We all shoulda had a V8
Frank Bruni, reprinted in today’s Akron Beacon Journal, unpacks the deeply sexist prevailing narrative for thinking and talking about the David Petraeus extra-marital affair and resignation story. 

“It has to be more than mere coincidence that Bill Clinton had an affair with a White House intern; Newt Gingrich with a congressional aide (now his wife); John Edwards with a woman who followed him around with a camera, creating hagiographic mini-documentaries about his presidential campaign; and Petraeus with a woman who made him the subject of a biography so worshipful that its main riddle, joked Jon Stewart, was whether Petraeus was “awesome or incredibly awesome.”
These mighty men didn’t just choose mistresses, by all appearances. They chose fonts of gushing reverence. That’s at least as deliberate and damnable as any signals the alleged temptresses put out.
Petraeus’ choice suggests an additional measure of vanity. Broadwell exercises compulsively, as he does. She’s fascinated by all matters military, as he is.
“Petraeus once joked I was his avatar,” she told the Charlotte Observer a while back.

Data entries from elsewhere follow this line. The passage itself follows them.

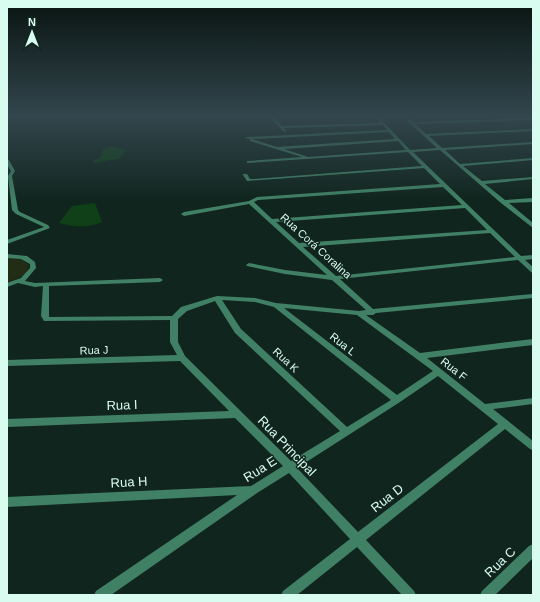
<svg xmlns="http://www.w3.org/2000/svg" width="540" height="602" font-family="Helvetica,sans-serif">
<rect width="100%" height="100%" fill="#11251f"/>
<path fill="#212e15" d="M7,258L21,259L29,265L26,274L7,283Z"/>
<path fill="#0f4018" d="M111,146L126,150L119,159L92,163L94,160L100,158L103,149Z
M95,203L102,222C88,228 74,227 59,223L72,206Z"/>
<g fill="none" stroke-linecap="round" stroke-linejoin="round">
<path fill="#408065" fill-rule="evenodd" d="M269,116H273L282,126L380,123L374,116H378L410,150L437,148L402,116H406L413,122L533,118V120L415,124L426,134L533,129V131L429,136L442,148L533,142V144L445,150L460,164L533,158V160L463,166L482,181L533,177V179L485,184L505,200L533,198V202L509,203L533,223V228L501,203L440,150L413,152L521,256L533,255V259L525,260L533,267V273L531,272L518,260L340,279L373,309L533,294V298L376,313L373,315H366L420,353L533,339V345L427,358L485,404L533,398V404L493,409L533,441V450L530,449L505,429L366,540L414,591L416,595H402L357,547L297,595H281L283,591L350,539L289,473L257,493L111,595H94L96,591L237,495L7,507V497L251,486L283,466L235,418L7,427V419L229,411L180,361L7,366V360L177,355L170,342V320L44,321L41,316L43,286L35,287L18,283L7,287V283L21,278L30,268V264L21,259L7,258V254L27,256L35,262L36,268L25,281L35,283L160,278L163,280L160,282L49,286V317L172,316L181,307L217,296L255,298L276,303L359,311L366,310L332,280L285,274L247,266L246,265L249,263L285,270L327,275L249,204L184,216L181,214L184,212L249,201L257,197L440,184L424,168L247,181L243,175V174H247L250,179H253L422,166L408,152L247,163V161H249L302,157L250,141V139L245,138L247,137L387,130L383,125L284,128L286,131L284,132ZM389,132L395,139L277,147L252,139ZM398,141L406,150L308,157L284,149ZM443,187L462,205L272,219L254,202L258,200ZM465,208L487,230L299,243L276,222ZM490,233L515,257L336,276L303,247ZM222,300L255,302L274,307L391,400L347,427L241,329ZM215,301L235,333L340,431L291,461L185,356L178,342V319L187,311ZM284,308L357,315L433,371L397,395ZM438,376L498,424L358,532L297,468L400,402Z
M7,160H9L15,171L12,176L18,210L20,212L48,225L50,228L7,244V240L44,227L16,214L12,210L8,176L11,171L7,165Z
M533,544V558L495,595H480L482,591L529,546Z"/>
</g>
<linearGradient id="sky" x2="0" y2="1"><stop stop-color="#091411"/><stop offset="0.58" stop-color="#32464d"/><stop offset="1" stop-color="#32464d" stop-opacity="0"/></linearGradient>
<rect width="540" height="200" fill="url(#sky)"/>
<g text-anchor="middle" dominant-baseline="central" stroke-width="3" stroke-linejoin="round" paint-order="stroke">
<g font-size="11" fill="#d8fcf0" stroke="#11251f">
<text transform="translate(316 246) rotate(42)">Rua Corá Coralina</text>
<text transform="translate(343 344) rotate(38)">Rua L</text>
<text transform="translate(94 350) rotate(-2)">Rua J</text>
<text transform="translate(286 360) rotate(43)">Rua K</text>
<text transform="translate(454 369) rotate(38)">Rua F</text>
</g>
<g font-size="13" fill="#d8fcf0" stroke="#11251f">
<text transform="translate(122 405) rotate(-2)">Rua I</text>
<text transform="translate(287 446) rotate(46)">Rua Principal</text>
<text transform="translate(260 469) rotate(-32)">Rua E</text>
<text transform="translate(129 482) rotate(-3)">Rua H</text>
<text transform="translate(387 498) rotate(-38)">Rua D</text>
<text transform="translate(500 562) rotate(-44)">Rua C</text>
</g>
</g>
<rect width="540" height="602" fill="none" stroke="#d8fcf0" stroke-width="16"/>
<g transform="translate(32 32)" stroke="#11251f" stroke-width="3" paint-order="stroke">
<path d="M0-3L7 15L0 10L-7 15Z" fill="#d8fcf0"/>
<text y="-6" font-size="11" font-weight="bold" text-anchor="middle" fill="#d8fcf0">N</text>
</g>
</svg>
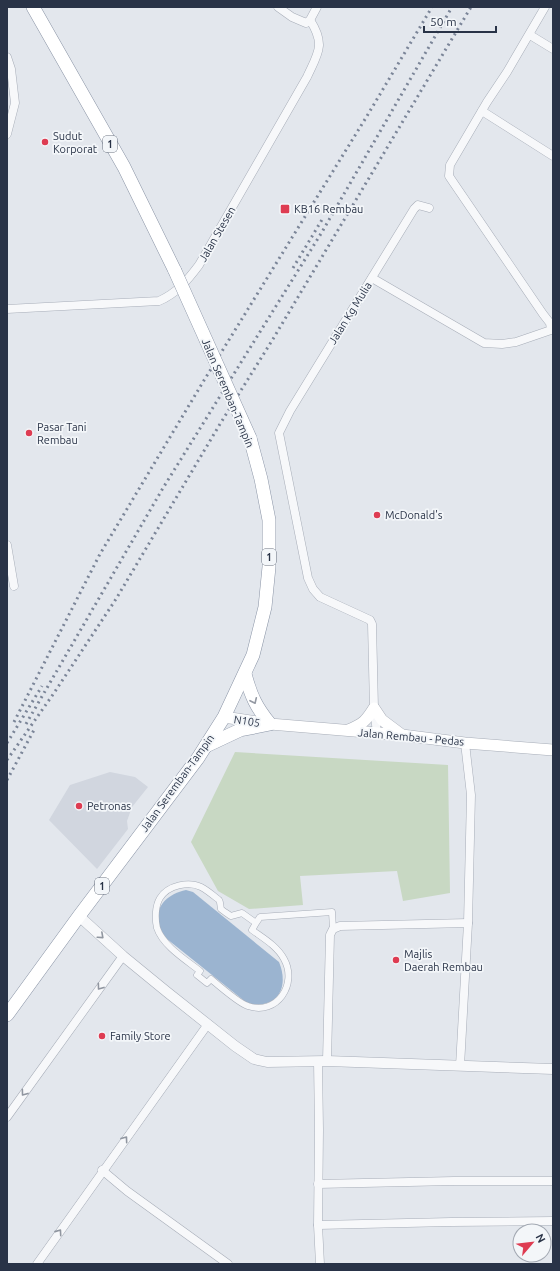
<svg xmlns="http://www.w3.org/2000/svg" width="560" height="1271" font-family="Ubuntu,sans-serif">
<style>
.built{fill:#d1d6df}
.green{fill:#c8d8c3}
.water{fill:#9bb4d0}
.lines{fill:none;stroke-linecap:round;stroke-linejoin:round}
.pedestrian-casing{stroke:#a7adb8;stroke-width:7}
.minor-casing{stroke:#a7adb8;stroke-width:9}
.tertiary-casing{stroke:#a7adb8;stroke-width:11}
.secondary-casing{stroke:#a7adb8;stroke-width:12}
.trunk-casing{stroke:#8993a5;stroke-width:14}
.pedestrian{stroke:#f7f8fa;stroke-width:6}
.minor{stroke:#f7f8fa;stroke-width:8}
.tertiary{stroke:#f7f8fa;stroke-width:10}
.secondary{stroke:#fff;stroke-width:11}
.trunk{stroke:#fff;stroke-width:13}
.rail{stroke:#7b8598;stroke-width:3;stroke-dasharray:2 4;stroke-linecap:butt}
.trunk-bridge-casing{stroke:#8993a5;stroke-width:14;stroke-linecap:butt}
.trunk-bridge{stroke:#fff;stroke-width:13}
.oneway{stroke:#9499a3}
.oneway2{stroke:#9096a0}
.poi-dot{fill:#de3c52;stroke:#f3f6f9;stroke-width:1.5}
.labels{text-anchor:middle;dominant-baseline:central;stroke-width:3.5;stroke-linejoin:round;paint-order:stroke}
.shield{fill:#f3f6f9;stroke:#666e7c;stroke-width:1}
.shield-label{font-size:10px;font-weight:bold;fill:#293347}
.poi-label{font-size:11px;fill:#293347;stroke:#f3f6f9;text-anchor:start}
.street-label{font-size:11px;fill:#293347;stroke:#f3f6f9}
</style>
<rect width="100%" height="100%" fill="#e3e7ed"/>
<polygon class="built" points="110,772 135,777 148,787 132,807 127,821 128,829 97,869 49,820 70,785"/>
<polygon class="green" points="235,752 448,765 450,893 403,901 397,871 300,876 303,905 249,909 218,891 191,842"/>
<path class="water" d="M186 890 193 892 279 962C290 989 276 1010 247 1003L167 939C149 917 159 896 186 890Z"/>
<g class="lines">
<defs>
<path id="pedestrian" d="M256 923 252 930C263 938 277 946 284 959 298 984 277 1016 248 1006 240 1004 218 985 211 979L207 983 197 975 200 971C186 960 163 946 157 928 155 919 155 906 160 898 168 885 189 881 201 887 207 890 214 896 219 900 221 903 220 906 221 909 223 911 228 914 231 916L242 913 256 923 260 917 332 912 333 929"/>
<g id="minor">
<polyline points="278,7 292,17 306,23 310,20 317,7"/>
<polyline points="530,35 553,49"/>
<polyline points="7,57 11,69 15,103 7,134"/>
<polyline points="482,111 553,156"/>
<polyline points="372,278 484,343 502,344 516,342 551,330 550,323 543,314 453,182 449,176 450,165 487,102 507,72 545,7"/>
<path d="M7 309 159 301C177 293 187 281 199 265L307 77C318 53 326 45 310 20"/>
<polyline points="7,545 14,586"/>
<polyline points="377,733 374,708 372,624 370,620 320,597 313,589 308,578 279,433 290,411 414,209 418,205 429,208"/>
<polyline points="318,1061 319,1130 318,1225 320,1264"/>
<polyline points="327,1061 330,935 333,929 340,926 468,923"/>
<polyline points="460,1066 468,923 471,795 465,743"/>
<polyline points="7,1117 123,956"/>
<polyline points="102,1170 127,1191 228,1264"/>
<polyline points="318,1184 454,1181 553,1181"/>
<polyline points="318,1225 451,1222 553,1221"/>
<polyline points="37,1264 208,1024"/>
</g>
<polyline id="tertiary" points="79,916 123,956 167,992 235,1046 254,1059 267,1062 327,1061 553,1069"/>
<g id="secondary">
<polyline points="224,717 270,724 402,735 465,743 553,750"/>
<path d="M348 730C363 724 366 721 374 708L382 720 402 735"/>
</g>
<g id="trunk">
<polyline points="33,7 124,167 175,271"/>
<path d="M206 746 240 730 270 724C256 707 251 696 245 674"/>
<polyline points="7,1015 79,916 198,758 224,717 253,655 265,607 269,567 269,520 261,479 250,438"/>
</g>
</defs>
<use href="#pedestrian" class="pedestrian-casing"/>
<use href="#minor" class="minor-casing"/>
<use href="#tertiary" class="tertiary-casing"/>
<use href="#secondary" class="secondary-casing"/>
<use href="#trunk" class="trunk-casing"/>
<use href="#pedestrian" class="pedestrian"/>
<use href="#minor" class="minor"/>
<use href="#tertiary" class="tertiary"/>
<use href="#secondary" class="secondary"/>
<use href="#trunk" class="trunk"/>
<g class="rail">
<polyline points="293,268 323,218"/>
<polyline points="14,722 100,554 203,382 367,116 432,7"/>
<polyline points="26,724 163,488 322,232 452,7"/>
<polyline points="7,743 42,686"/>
<polyline points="7,760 54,693 116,599 220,424 273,339 471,7"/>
<polyline points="7,780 34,730"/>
</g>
<defs>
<polyline id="trunk-bridge" points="175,271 250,438"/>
</defs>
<use href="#trunk-bridge" class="trunk-bridge-casing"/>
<use href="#trunk-bridge" class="trunk-bridge"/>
</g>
<defs><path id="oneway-chevron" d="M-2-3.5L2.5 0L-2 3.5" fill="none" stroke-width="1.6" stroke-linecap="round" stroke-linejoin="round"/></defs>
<use class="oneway" href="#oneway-chevron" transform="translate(254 701) rotate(65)"/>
<g class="oneway2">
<use href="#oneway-chevron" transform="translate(101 936) rotate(42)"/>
<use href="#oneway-chevron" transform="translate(100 987) rotate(126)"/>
<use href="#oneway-chevron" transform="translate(24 1093) rotate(126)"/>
<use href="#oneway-chevron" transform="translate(125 1139) rotate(-54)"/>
<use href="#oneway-chevron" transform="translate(59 1232) rotate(-55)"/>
</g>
<g class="poi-dot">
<circle cx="45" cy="142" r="4"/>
<rect x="280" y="204" width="10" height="10" rx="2"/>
<circle cx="29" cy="433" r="4"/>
<circle cx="377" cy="515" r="4"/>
<circle cx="79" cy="806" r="4"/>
<circle cx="396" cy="960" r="4"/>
<circle cx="102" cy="1036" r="4"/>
</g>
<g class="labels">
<g class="shield">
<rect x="103" y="136" width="14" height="16" rx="3"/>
<rect x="262" y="549" width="14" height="16" rx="3"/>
<rect x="95" y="878" width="14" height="16" rx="3"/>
</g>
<g class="shield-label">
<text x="110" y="144">1</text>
<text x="269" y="557">1</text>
<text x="102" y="886">1</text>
</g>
<g class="poi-label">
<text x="53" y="136">Sudut<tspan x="53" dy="13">Korporat</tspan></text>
<text x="294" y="209">KB16 Rembau</text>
<text x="37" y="427">Pasar Tani<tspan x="37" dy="13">Rembau</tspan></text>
<text x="385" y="515">McDonald's</text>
<text x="87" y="806">Petronas</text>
<text x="404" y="954">Majlis<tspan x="404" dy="13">Daerah Rembau</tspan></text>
<text x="110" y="1036">Family Store</text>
</g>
<g class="street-label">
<text transform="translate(217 234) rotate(-60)">Jalan Stesen</text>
<text transform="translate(350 313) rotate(-58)">Jalan Kg Mulia</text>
<text transform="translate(228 393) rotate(67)">Jalan Seremban-Tampin</text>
<text transform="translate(247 721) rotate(9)">N105</text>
<text transform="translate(411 737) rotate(5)">Jalan Rembau - Pedas</text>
<text transform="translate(177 783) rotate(-54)">Jalan Seremban-Tampin</text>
</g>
</g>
<rect width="560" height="1271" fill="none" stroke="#293347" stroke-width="16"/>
<g transform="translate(532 1243) rotate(62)"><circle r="19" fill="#f3f6f9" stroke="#a2a8b2"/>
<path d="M0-3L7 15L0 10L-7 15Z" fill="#de3c52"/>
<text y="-6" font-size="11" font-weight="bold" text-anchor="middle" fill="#293347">N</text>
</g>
<path d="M424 26v6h72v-6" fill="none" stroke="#293347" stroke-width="2"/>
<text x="430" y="26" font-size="12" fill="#293347" stroke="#f3f6f9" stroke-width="3" paint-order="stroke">50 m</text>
</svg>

So by his own assessment, he was having an affair with a version of himself.
And yet it’s the women in these situations who are often subjected to a more vigorous public shaming — and assigned greater responsibility…..
An article in Slate asked “how could he — this acclaimed leader and figure of rectitude — allow such a thing to a happen?” The italics are mine, because the verb is a telling one. “She went a bit ga-ga for the general,” the article later observes, adding: “She may have made herself irresistible.”
Such adamant women, such pregnable men. We’ve been stuck on this since Eve, Adam and the Garden of Eden. And it’s true: Eve shouldn’t have been so pushy with the apple.
But Adam could have had a V8.”
David Brooks, reprinted in the same paper, provides a very thoughtful analysis of the political challenges facing the president and Republican leaders willing to put county before party. 
“But the point is the only way to get things done in a divided polarized country is side by side — an acceptable Democratic project paired with an acceptable Republican one.
The fiscal-cliff talks are just the first chapter in this long process. In this first episode, the Democrats should get higher revenues from the rich (elections have consequences) and the Republicans should get some entitlement reform. But the main point is to lay the predicate for the bigger deals to come.
This is about horse-trading. It’s about conducting meetings in which people don’t lecture each other; they deal. It’s about isolating those who want an economic culture war. It’s about making clear offers and counteroffers.
If you want a great example of how these deals might work, check out a new paper at Third Way (www.thirdway.org/publications/613) called “The Bargain.” It offers a perfect model of how you might structure a series of big trades to move the country back on the growth path — on innovation policy, tax policy, spending policy and so on.
The more you put on the table, the more trading is possible, the better the atmosphere and the more you might get done. If you only put one idea on the table at a time, then everybody gets gridlocked and nothing gets done.
The economic crisis interrupted him last time, but Obama still has a chance to build a great middle-class economy. It’ll take a dealmaker, not a warrior.”
All of us, our leaders and ourselves, need to do the work to push past the sound bite mine fields of the culture wars and commit to seeing through the fog so we can all get serious about recovering a progressive democratic society with living wage jobs, a working safety net, and strong transportation, education and health care infrastructures to support families, communities, and prosperity. 
The election has shuffled the deck only slightly, but removing some of the worst Tea Party knuckleheads should help leaders in both parties return to problem solving, on the basis of compromise and collaboration, so we can choose a V8.